Stuttgart - Die deutschen Autohersteller sind beim Diesel Weltspitze. Umso größer wird der Schaden sein, wenn das Abgasproblem der Selbstzünder nicht überzeugend gelöst werden kann. Die Unternehmensberatung Roland Berger rechnet mit steigenden Kosten für die Abgasnachbehandlung von Dieselmotoren und erwartet, dass „der Preisabstand zum Benzinmotor weiter steigen wird“. Auch Michael Bargende, Inhaber des Lehrstuhls für Fahrzeugantriebe am Institut für Verbrennungsmotoren und Kraftfahrzeugwesen der Uni Stuttgart, ist der Meinung „dass die Abgasreinigung beim Diesel immer aufwendiger und teurer wird“. Für bessere Abgasreinigungsanlagen rechnen Fachleute mit Mehrkosten von mindestens 1000 Euro pro Auto. Damit würde sich der Preisnachteil von Hybridautos, die Benzin- und Elektromotor kombinieren, und von Elektroautos reduzieren.

 

BMW-Chef Harald Krüger sagt es ganz offen: „Irgendwann ist es nicht mehr wirtschaftlich, den Dieselantrieb immer weiter an die Anforderungen einer zunehmend ambitionierten Gesetzgebung anzupassen.“ Der Daimler-Vorstandsvorsitzende Dieter Zetsche meint, die Abgasreinigung stoße „allmählich an physikalische Grenzen“ und der Vorsitzende des Sachverständigenrats für Umwelt- und Energietechnik, Martin Faulstich, sagt: „Verbrennungsmotoren sind im Grunde zu Ende entwickelt. Wenn es um Klima- und Gesundheitsschutz geht, gibt es nur eine Möglichkeit: Elektromobilität“.
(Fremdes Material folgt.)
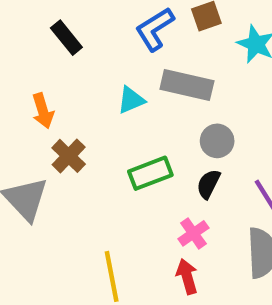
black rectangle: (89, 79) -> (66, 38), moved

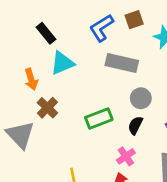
cyan triangle: (131, 100) -> (62, 63), moved, size x1.4

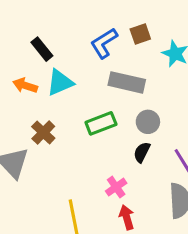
orange arrow: (31, 79) -> (25, 85), moved, turned 125
green rectangle: (99, 119) -> (101, 123), moved
pink cross: (126, 156) -> (116, 187), moved

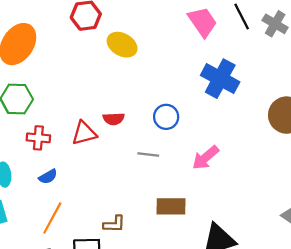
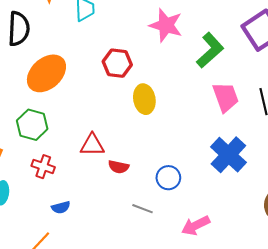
yellow ellipse: (122, 45) -> (144, 99), turned 36
red triangle: (84, 133) -> (92, 145), moved
blue semicircle: (48, 177) -> (61, 207), moved

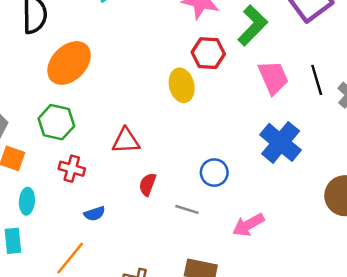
red hexagon: (117, 63) -> (208, 53), moved
red semicircle: (119, 167) -> (147, 184), moved, turned 102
Als erster Schritt kündigt sich die Elektrifizierung des Antriebs mit der 48-Volt-Technologie an. Damit wird das Start-Stop-System aufgerüstet. Beim Anfahren beschleunigt zusätzlich ein kleiner Elektromotor, bei höherer Geschwindigkeit lässt sich spritsparend segeln und beim Bremsen wird Strom zurückgespeist. Eine Lithium-Ionen-Batterie mit einer Leistung von 0,5 kWh braucht wenig Platz und ist vergleichsweise billig. Dieses Mild-Hybrid-System spart immerhin rund 20 Prozent Treibstoff. So wird das Leistungs- und Verbrauchsniveau eines Dieselmotors erreicht und das zu viel niedrigeren Kosten. Das Mild-Hybrid-System, das Bosch und Conti schon angekündigt haben, kostet vermutlich knapp 1000 Euro. Nachteil: es wird erst 2017 verfügbar sein.

Audi setzt auf einen Elektro-Geländewagen

Audi-Chef Rupert Stadler will angesichts des Dieselskandals mit „wesentlich mehr Elektromobilität“ in die Offensive kommen. Auf der Betriebsversammlung Ende Oktober sagte er: „Die Dieselaffäre befeuert unsere Pläne. Wir machen jetzt richtig Tempo“. So werde aus einem Riesenproblem eine Riesenchance. Audi werde 2018 einen rein elektrisch angetriebenen Geländewagen und kurz darauf weitere rein elektrische Autos auf den Markt bringen. Der Geländewagen wurde als Studie Audi e-tron quattro concept schon auf der IAA in Frankfurt präsentiert. Drei Elektromotoren treiben ihn an – einer an der Vorder-, zwei an der Hinterachse. Zusammen leisten sie satte 435 PS. In 4,6 Sekunden erreicht er Tempo 100. Die Lithium-Ionen Batterien sollen mehr als 500 km Reichweite ermöglichen.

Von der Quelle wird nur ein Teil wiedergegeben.